É claro que as vestes brancas devem estar sempre brancas, ou seja, limpas. O cuidado com as vestes é sintoma do cuidado que temos com nossa espiritualidade e da importância que atribuímos ao serviço mediúnico-assistencial, expressão de nosso amor ao próximo.

 

Na cromoterapia, o branco é claridade, pureza, paz, virtudes, iluminação, inocência, verdade, integridade, caminho de luz e esforço em direção à angelitude. É uma cor de cura, purificação e abertura para a influência da Luz Crística. É usado para limpeza mental e do campo áurico dos indivíduos que estão saturados de miasmas e influências deletérias do astral inferior. Recomenda-se o uso de vestes brancas sempre que a pessoa sentir necessidade de paz, calma, harmonia, limpeza e purificação de energias negativas.

 

No Hospital São Paulo, da Universidade Federal de São Paulo (Unifesp), usam a cromoterapia sem preconceitos, assim como a usam no avançadíssimo Instituto do Cérebro do Rio de Janeiro. Por que nós teríamos esse preconceito no uso de vestes brancas como se tal fosse um sinal de “atraso mental” ou “apego às crendices”? É a ciência que avança minhas irmãs e irmãos. E nós, como espíritas, seremos a ponte entre fé e ciência ou não? As casas espíritas não são também hospitais holísticos para todos os enfermos do corpo e da alma?

 

Allan Kardec nos diz, em “A Gênese”, que “se a religião [se] recusa caminhar com a ciência, a ciência avança sozinha” e que “a ciência e a religião são as duas alavancas da inteligência humana” (ESE). Na visão kardequiana, caberia ao Espiritismo o papel de diálogo entre estes saberes. Cumpriremos essa nossa missão ou nos fecharemos em dogmas?

 

Caminhemos, pois, na mesma fé e sem preconceitos, pois todos nós estamos irmanados pelas mesmas lições éticas/morais do Evangelho de Nosso Senhor Jesus Cristo (à luz do esclarecimento espírita) e “armados” com a simplicidade de nossas vestes brancas, no enfrentamento de nossas mazelas íntimas e das forças do Anticristo que operam em nosso planeta[1].

 

[1] “Podemos simbolizar como Anticristo o conjunto das forças que operam contra o Evangelho, na Terra e nas esferas vizinhas do homem, mas, não devemos figurar nesse Anticristo um poder absoluto e definitivo que pudesse neutralizar a ação de Jesus, porquanto, com tal suposição, negaríamos a previdência e a bondade infinita de Deus” (Emmanuel, resposta da questão 291 de “O Consolador”).

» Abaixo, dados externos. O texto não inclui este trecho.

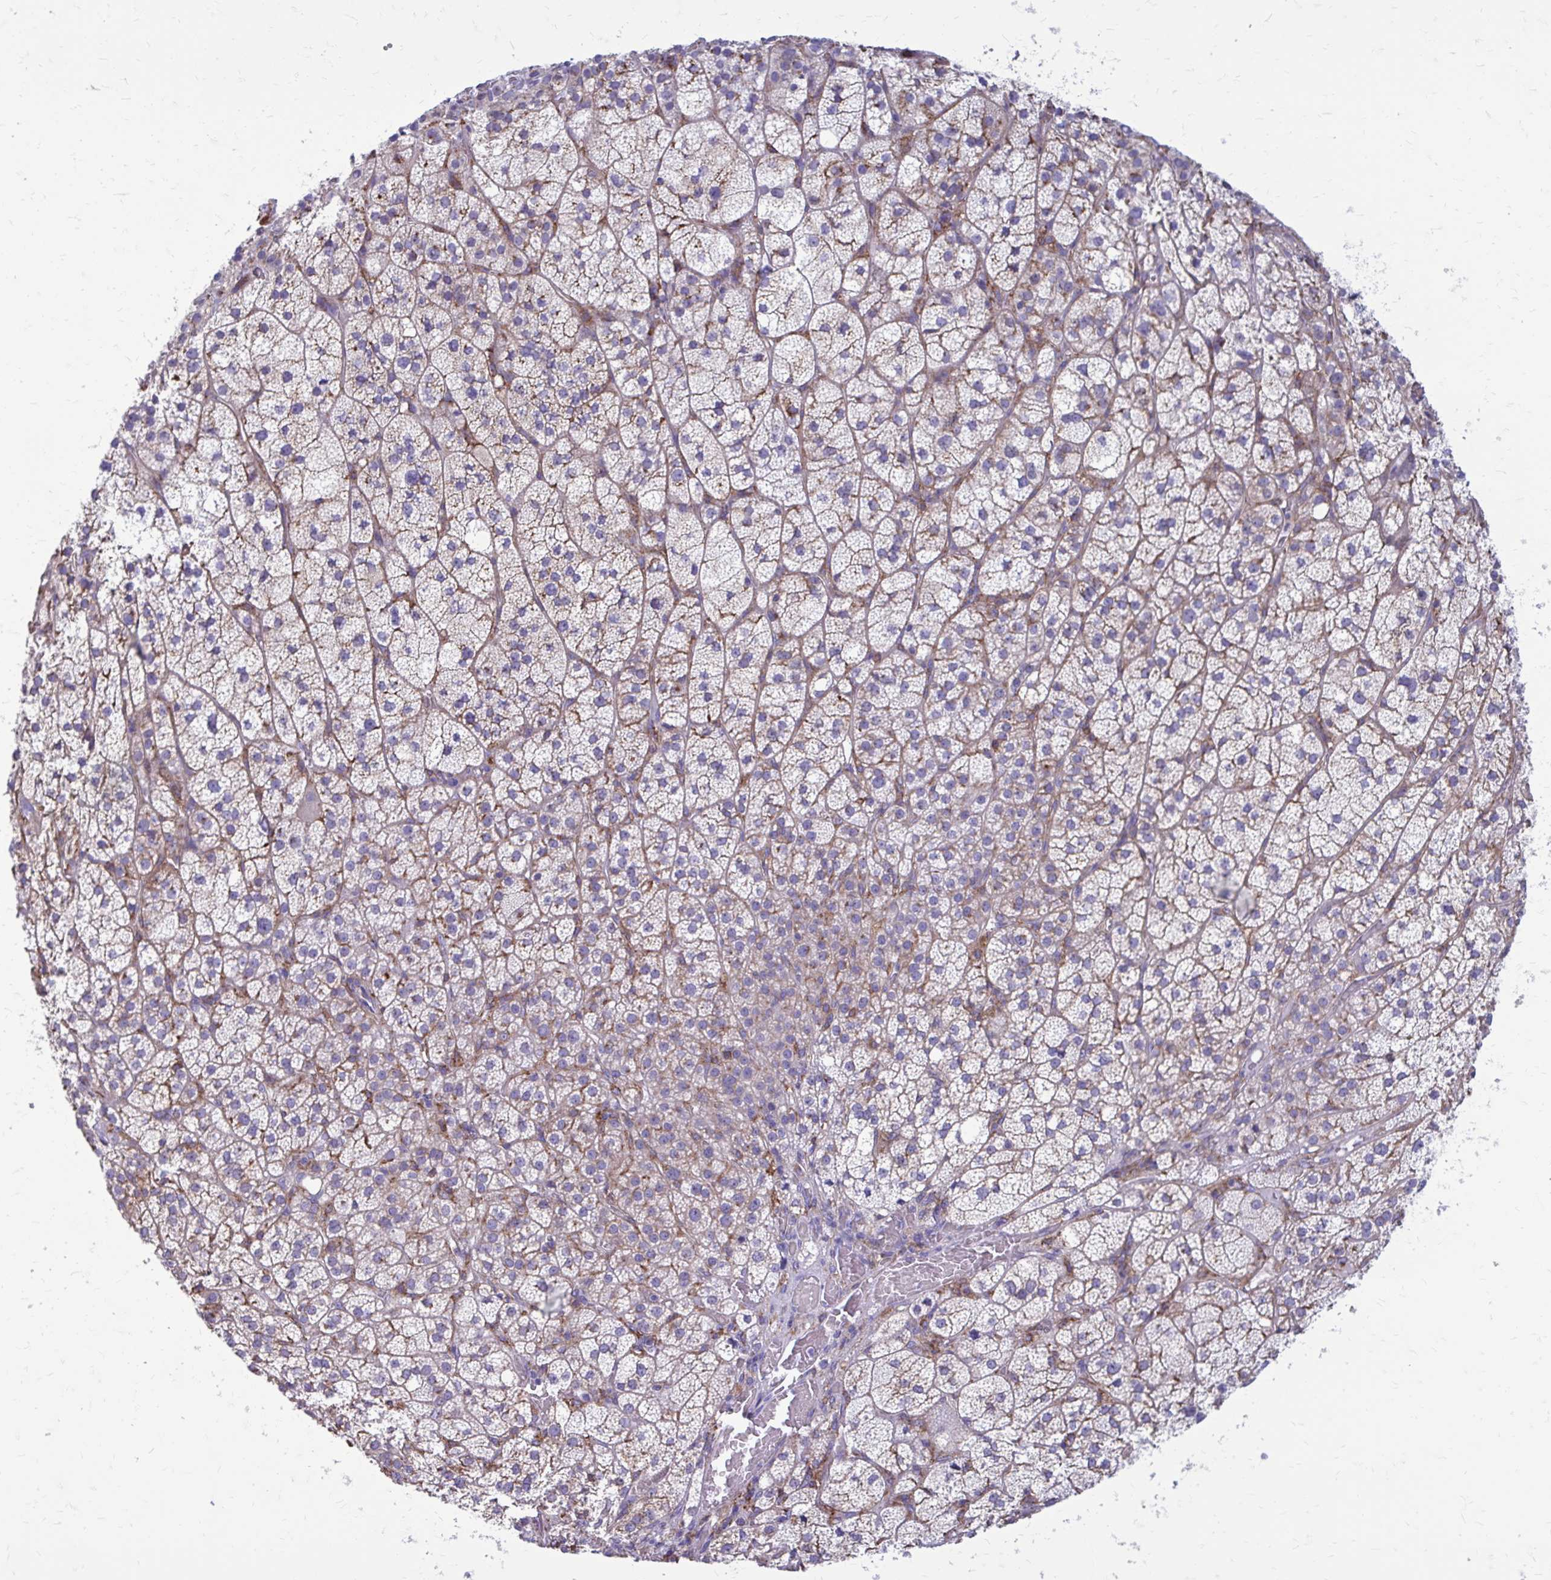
{"staining": {"intensity": "weak", "quantity": "<25%", "location": "cytoplasmic/membranous"}, "tissue": "adrenal gland", "cell_type": "Glandular cells", "image_type": "normal", "snomed": [{"axis": "morphology", "description": "Normal tissue, NOS"}, {"axis": "topography", "description": "Adrenal gland"}], "caption": "The immunohistochemistry photomicrograph has no significant expression in glandular cells of adrenal gland. The staining was performed using DAB to visualize the protein expression in brown, while the nuclei were stained in blue with hematoxylin (Magnification: 20x).", "gene": "CLTA", "patient": {"sex": "female", "age": 60}}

Para entender o espiritismo

O espiritismo foi fundado, na segunda metade do século XIX, pelo pedagogo francês prof. Rivail, mais conhecido pelo pseudônimo Allan Kardec. Ele reuniu um conjunto de observações, reflexões filosóficas e mensagens de diversos espíritos que configuraram o que veio a ser a “doutrina espírita” ou “doutrina dos espíritos”. O termo “kardecismo” é rejeitado pela maioria das suas lideranças que consideram a origem do espiritismo “extramundana”, portanto, Kardec não teria sido propriamente o “fundador”, mas o organizador (“codificador”) à serviço dos espíritos bons e sábios que ditaram os textos e supervisionaram todo o trabalho.

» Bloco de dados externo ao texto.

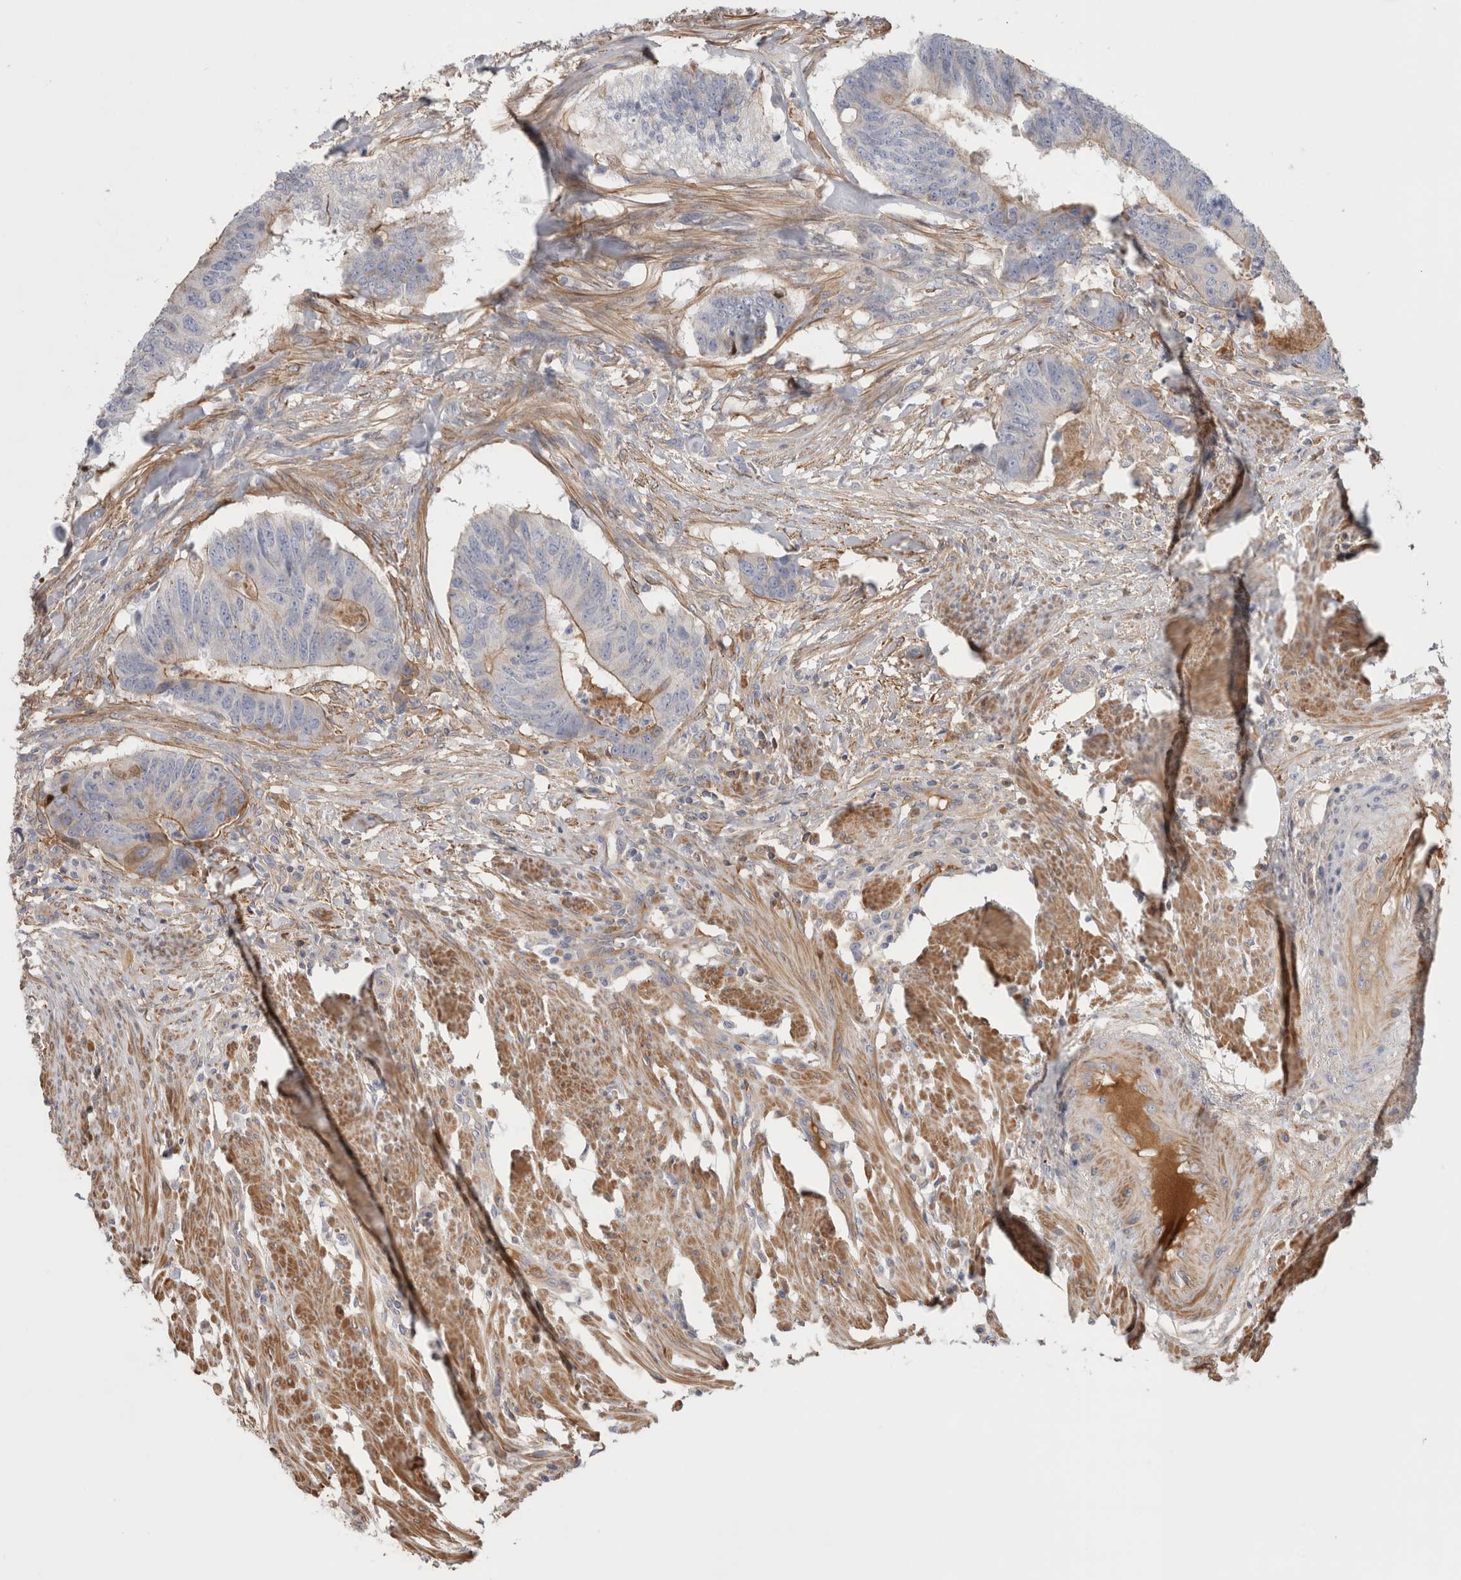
{"staining": {"intensity": "moderate", "quantity": "<25%", "location": "cytoplasmic/membranous"}, "tissue": "colorectal cancer", "cell_type": "Tumor cells", "image_type": "cancer", "snomed": [{"axis": "morphology", "description": "Adenocarcinoma, NOS"}, {"axis": "topography", "description": "Colon"}], "caption": "There is low levels of moderate cytoplasmic/membranous staining in tumor cells of colorectal cancer, as demonstrated by immunohistochemical staining (brown color).", "gene": "CFI", "patient": {"sex": "male", "age": 56}}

No Brasil, o espiritismo cresceu sobremaneira, especialmente pelo seu viés mais místico e cristão, reforçado por figuras devotas como Bezerra de Menezes e Chico Xavier, tendo a frente a Federação Espírita Brasileira (FEB). Ainda hoje, o espiritismo continua crescendo através de médiuns como Robson Pinheiro, Zíbia Gasparetto, Wanderley Oliveira, Divaldo Pereira Franco, Raul Teixeira, Francisco do Espírito Santo Neto e pencas de livros do espírito Ramatís.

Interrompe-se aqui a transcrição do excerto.